The word firewall has been tortured beyond recognition over the past 20 or so years, until it has ceased to mean much of anything in particular. In general, a firewall sits between a private and public network, and controls the traffic between the two.

You can buy a firewall for your cable modem for under $100, and you can purchase an enterprise firewall cluster for $1 million. What’s the difference? They’re all firewalls, much as rats and cats and elephants are all mammals, but some are welcome in your home and most are not.[45] Which you permit, of course, is your personal preference. And firewalls are much the same.

Some firewalls filter application-level traffic. Some only filter based on protocol or ports. Some firewalls inspect protocol flags and ensure traffic sanity. Others just pass packets. And some firewalls just translate network addresses and claim that provides security. Worse, the price tag bears no relationship to the feature set.

At their most basic, all firewalls filter packets and can perform network address translation (NAT). OpenBSD can perform those tasks as well or better than most commercial firewalls. If you want application proxies, however, they don’t come with the core OpenBSD system (with the exception of FTP and TFTP proxies, which are necessary for those protocols to function with NAT). Several popular application proxies run quite well on OpenBSD, but they are not part of OpenBSD. For example, I’ve used Squid (/usr/ports/www/squid) and several related packages to build a web proxy and filter on OpenBSD that is comparable to anything the big companies offer, and an assortment of other proxies to manage just about everything else. If you are interested in firewalls, I highly recommend that you assemble your own highly featured firewall from available components at least once, for the sake of education if nothing else.

A firewall is what you make it. You can send all your traffic through a simple OpenBSD packet filter and honestly declare that you have a firewall, or you can set up application proxies, authentication, and so on, and still say you have a firewall. A plain packet filter is a firewall just as much as one of those umpteen-integrated-application-proxy, six-figure-price-tag devices. Remember this the next time someone says he has a firewall.

Realistically, a firewall is not a security device. It is a point of policy enforcement.[46] The firewall doesn’t secure anything; it prevents access to certain services. But blocking access doesn’t secure inherently insecure services—it just means you can’t access them. If your firewall permits access to a service, the firewall doesn’t add any security to that service.

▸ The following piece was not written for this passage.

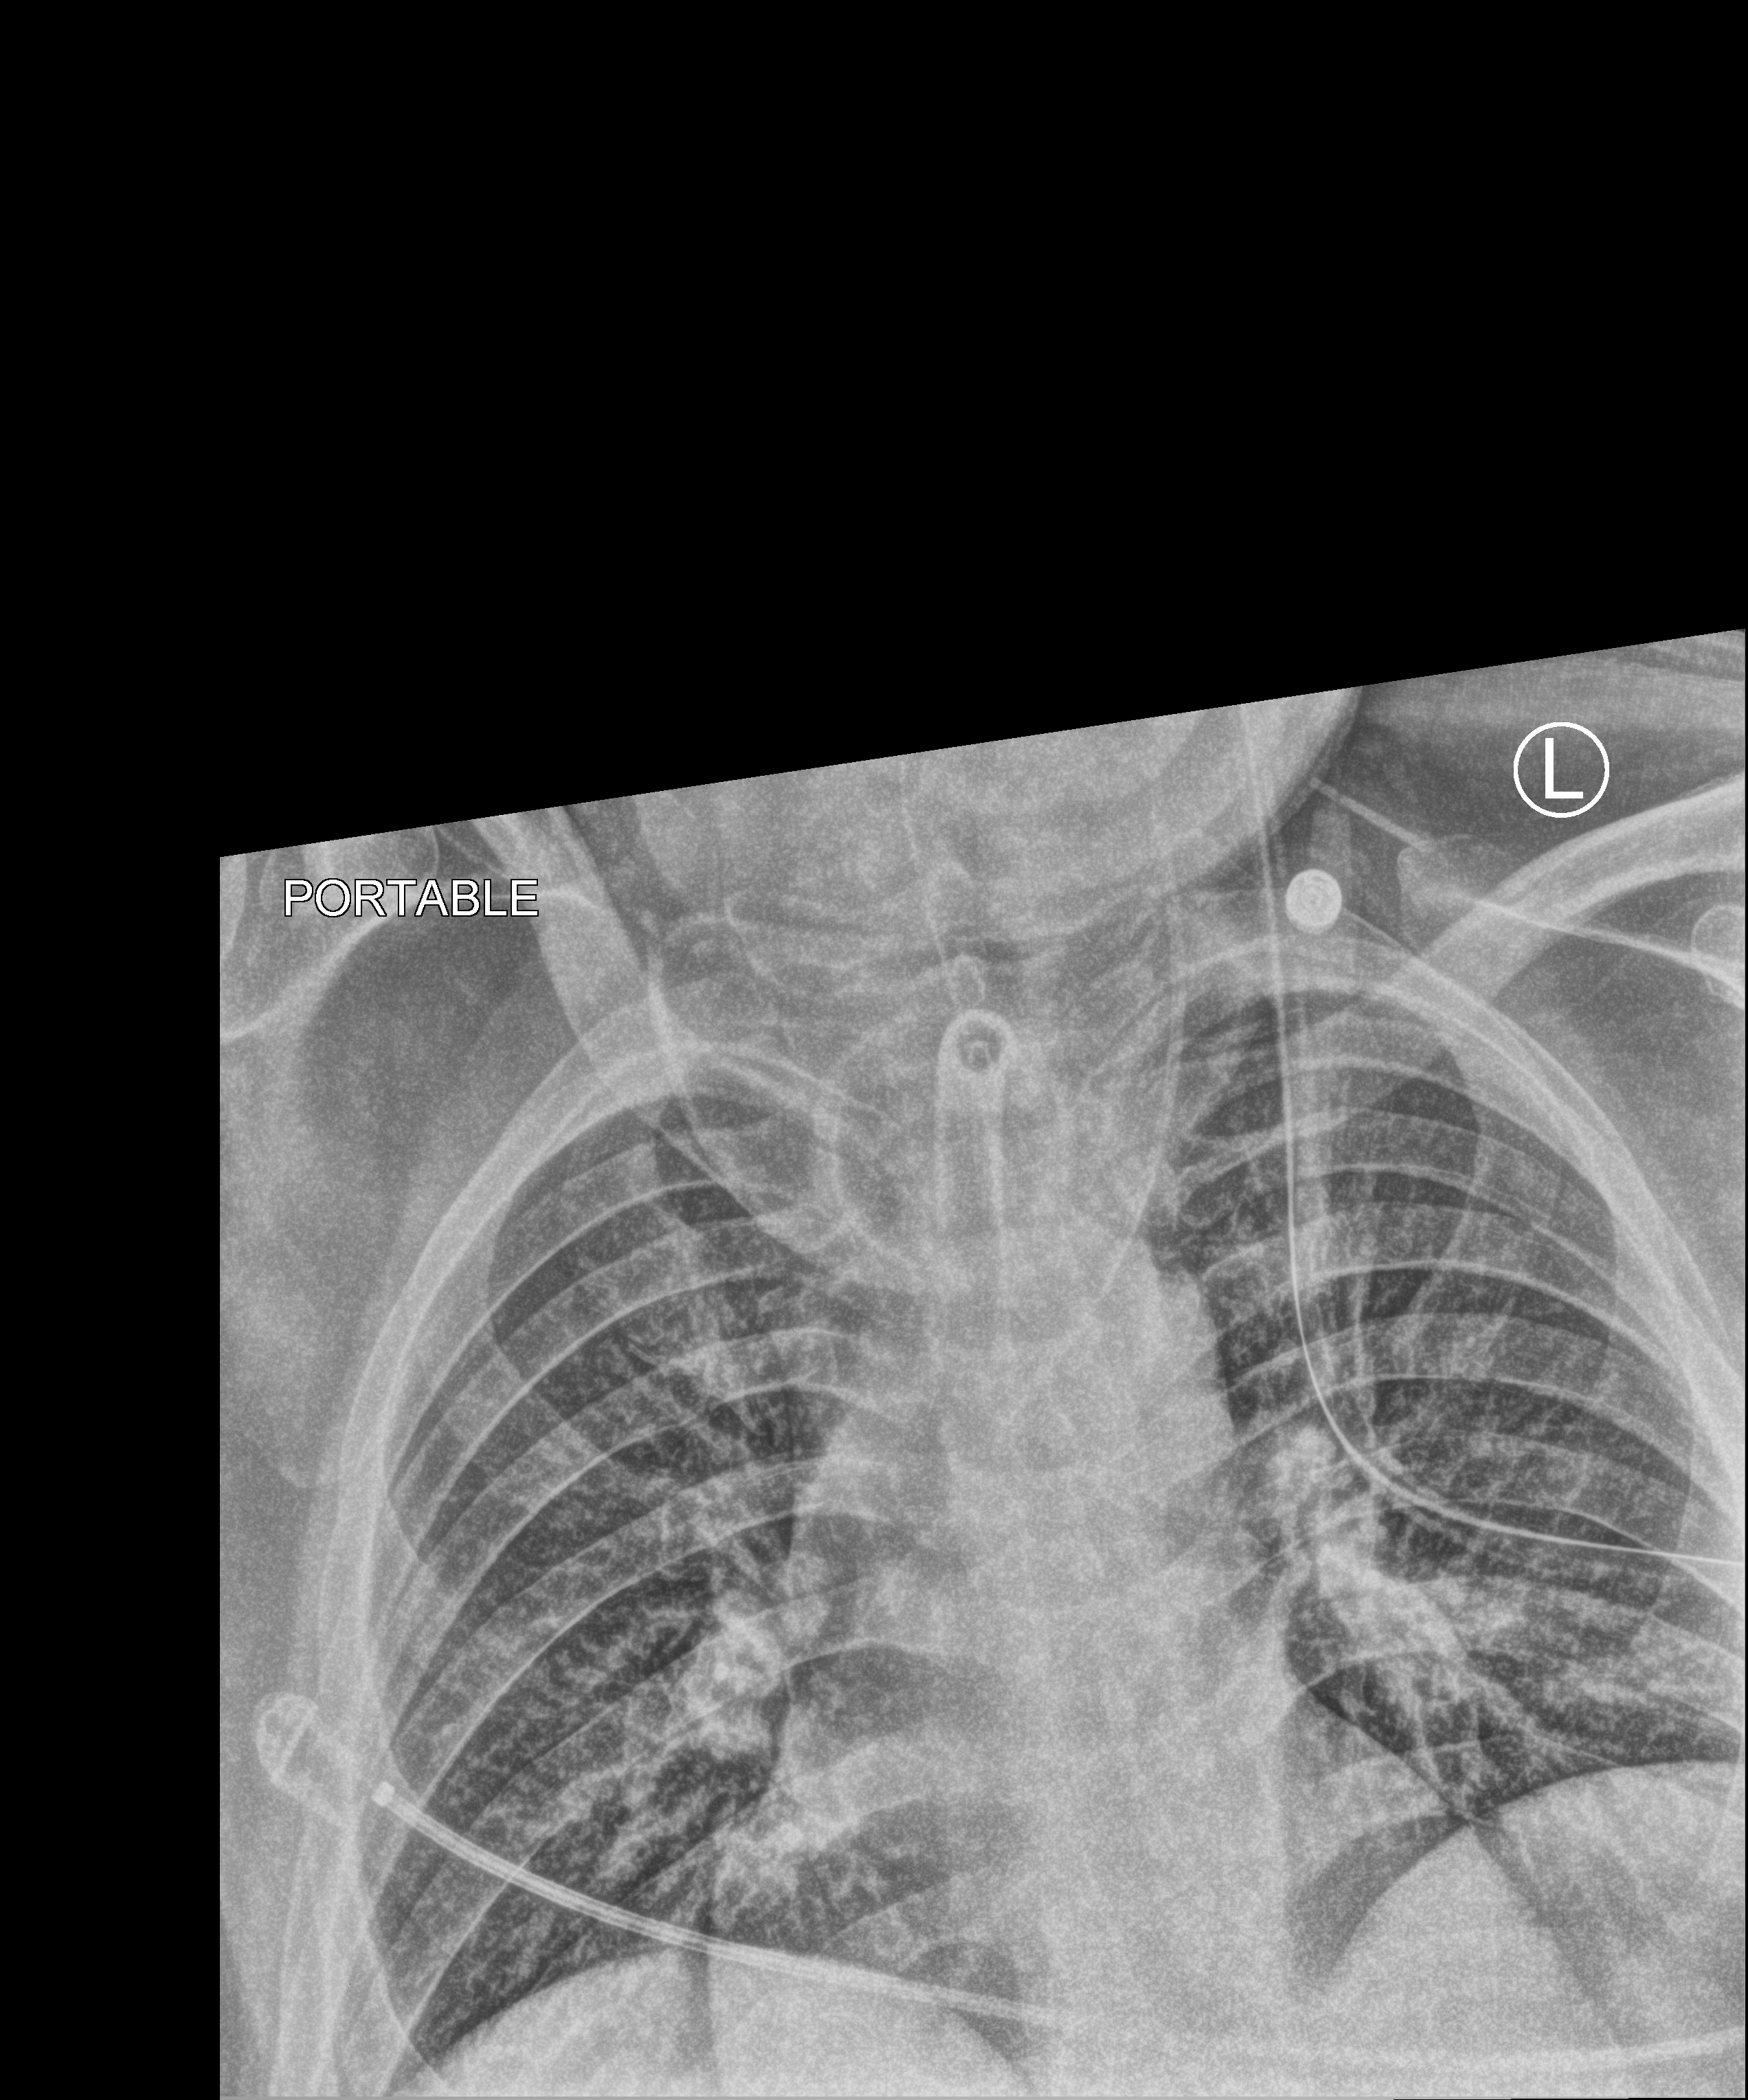
Bedside chest radiograph (computed radiography); anteroposterior (AP) projection. Patient hospitalised with COVID-19; male, aged 18–59 years.
Admission-level facts for this patient (not findings on this image; timing relative to this image not recorded): admitted to intensive care during this hospital stay: yes; mechanically ventilated during this hospital stay: yes; length of hospital stay: 65 days.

In order to build an effective firewall, you must understand TCP/IP. If Chapter 11 was a revelation to you, get a copy of The TCP/IP Guide (No Starch Press, 2005). Read it. Mark it up. Highlight it. And read it again.

Many of the examples in this chapter assume that you are building a firewall. This means that your host has two or more network interfaces (including VLAN interfaces) and that you want to protect the network on one side from the network on the other side. While this is a popular application for OpenBSD, everything covered here works just as well on individual hosts. I filter packets on lone web servers, on desktops, and on any host sitting naked on the Internet.